Well, they're not terribly convenient to use that way as they're immutable - you could pass the builders around, but that makes for rather long type names. It also means you're limited to the data types supported by protocol buffers (and your own messages).

It's safe to do this, but it doesn't always create the nicest of designs. On the other hand, sometimes it's just what the doctor ordered :)

I suggest you experiment - there's no "one size fits all" here.

Jon Skeet
I think the fact that they're immutable actually helps, not hurts, when it comes to using protocol buffers like this. They're immutable value objects just like String.
Laurence Gonsalves
It certainly helps in some cases, when you can write code in a functional style. It partly depends on the problem and partly on the developers :)
Jon Skeet
Immutable really helps in some cases, for unknown reasons there existing some public constructions with a dozen+ or so parameters, all assigned to final fields. A builder is great but tedious and boilerplate to write each time. It's also tricky to get the logic of required vs. optional right, such that the build() method blows up if required fields have been omitted.
Mark Renouf
A: 

In general, I design the layers of my systems so that implementation details from one layer don't leak into one another. I don't have direct experience of Google's Protocol Buffers, but it sounds like you want to use the same representation for the transport and at higher layers of your system.

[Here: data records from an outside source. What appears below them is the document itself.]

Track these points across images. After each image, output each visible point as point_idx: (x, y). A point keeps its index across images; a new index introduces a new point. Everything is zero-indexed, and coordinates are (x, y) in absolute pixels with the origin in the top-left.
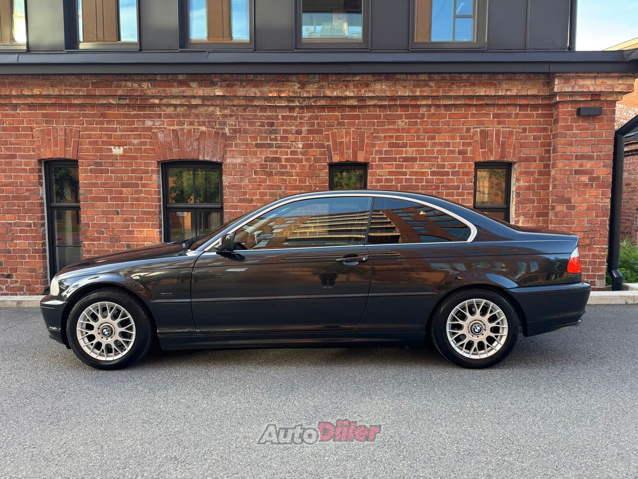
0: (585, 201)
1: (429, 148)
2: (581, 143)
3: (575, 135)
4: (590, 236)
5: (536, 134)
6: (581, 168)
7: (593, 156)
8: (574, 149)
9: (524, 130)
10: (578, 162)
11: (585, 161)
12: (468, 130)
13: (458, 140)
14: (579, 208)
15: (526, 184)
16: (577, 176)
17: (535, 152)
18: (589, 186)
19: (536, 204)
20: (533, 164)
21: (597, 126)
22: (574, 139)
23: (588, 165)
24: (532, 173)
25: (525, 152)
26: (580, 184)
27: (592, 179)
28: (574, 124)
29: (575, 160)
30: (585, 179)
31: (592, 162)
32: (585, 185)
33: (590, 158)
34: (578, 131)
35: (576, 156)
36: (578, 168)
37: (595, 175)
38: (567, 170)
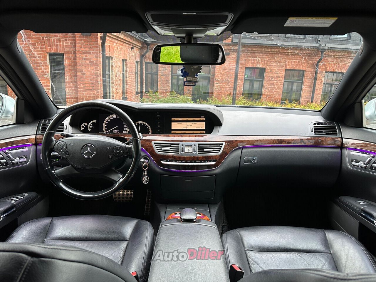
0: (89, 71)
1: (28, 46)
2: (85, 47)
3: (82, 43)
4: (92, 86)
5: (70, 42)
6: (86, 57)
7: (91, 52)
8: (83, 49)
9: (66, 40)
10: (85, 55)
11: (87, 55)
12: (43, 38)
13: (39, 43)
14: (86, 74)
15: (69, 63)
16: (85, 61)
17: (71, 50)
18: (90, 65)
19: (73, 72)
20: (71, 55)
21: (91, 40)
22: (82, 45)
23: (89, 56)
24: (70, 59)
25: (67, 49)
26: (86, 64)
27: (91, 62)
28: (82, 39)
29: (84, 53)
30: (88, 62)
31: (90, 55)
32: (88, 64)
33: (90, 53)
34: (84, 42)
35: (84, 52)
36: (85, 57)
37: (92, 61)
38: (80, 58)
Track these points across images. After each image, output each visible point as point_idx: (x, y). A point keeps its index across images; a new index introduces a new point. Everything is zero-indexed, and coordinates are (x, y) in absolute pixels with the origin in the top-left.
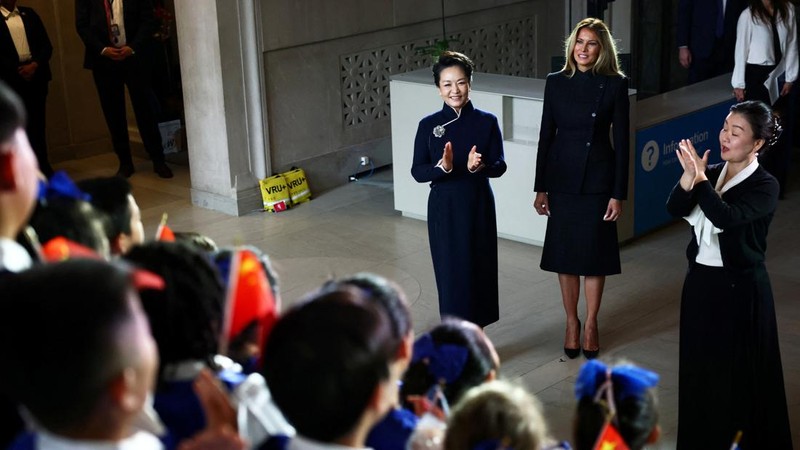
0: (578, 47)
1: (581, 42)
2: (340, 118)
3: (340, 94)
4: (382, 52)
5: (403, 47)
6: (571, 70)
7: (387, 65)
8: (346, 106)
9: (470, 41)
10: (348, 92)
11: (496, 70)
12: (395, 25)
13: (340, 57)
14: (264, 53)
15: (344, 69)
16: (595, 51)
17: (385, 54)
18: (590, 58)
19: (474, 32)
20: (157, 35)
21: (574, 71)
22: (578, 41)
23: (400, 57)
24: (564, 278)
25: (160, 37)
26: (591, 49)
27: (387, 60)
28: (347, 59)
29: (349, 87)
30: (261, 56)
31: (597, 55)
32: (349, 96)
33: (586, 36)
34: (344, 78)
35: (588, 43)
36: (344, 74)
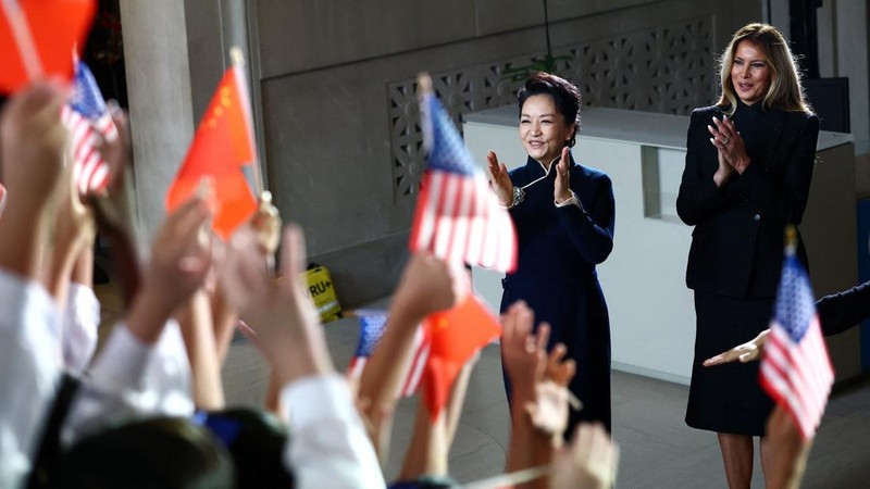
0: (737, 70)
1: (740, 62)
2: (390, 183)
3: (387, 144)
4: (459, 77)
5: (493, 69)
6: (731, 105)
7: (466, 97)
8: (398, 164)
9: (606, 58)
10: (401, 141)
11: (650, 105)
12: (478, 34)
13: (387, 85)
14: (262, 81)
15: (394, 105)
16: (763, 75)
17: (463, 82)
18: (757, 86)
19: (611, 44)
20: (101, 56)
21: (734, 105)
22: (735, 61)
23: (487, 84)
24: (727, 439)
25: (105, 58)
26: (757, 73)
27: (467, 89)
28: (400, 89)
29: (404, 133)
30: (258, 88)
31: (767, 80)
32: (404, 148)
33: (748, 52)
34: (395, 120)
35: (753, 64)
36: (395, 113)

If you decided you wanted to stop using Protocol Buffers as the transport representation, how easy would it be to use something else?

hbunny
This is actually a step towards exactly that. Right now a set of interfaces dictates our data layer, back end RPC *and* to some extend a RESTful web service layer. *PAIN*. Step #1 is to replace the back end with protocol buffers to decouple that from the rest. But that's an excellent point. If I just switch everything to protobufs, the only thing I've decoupled is the link between client and RPC services while all other layers will depend on the Message objects... BAD.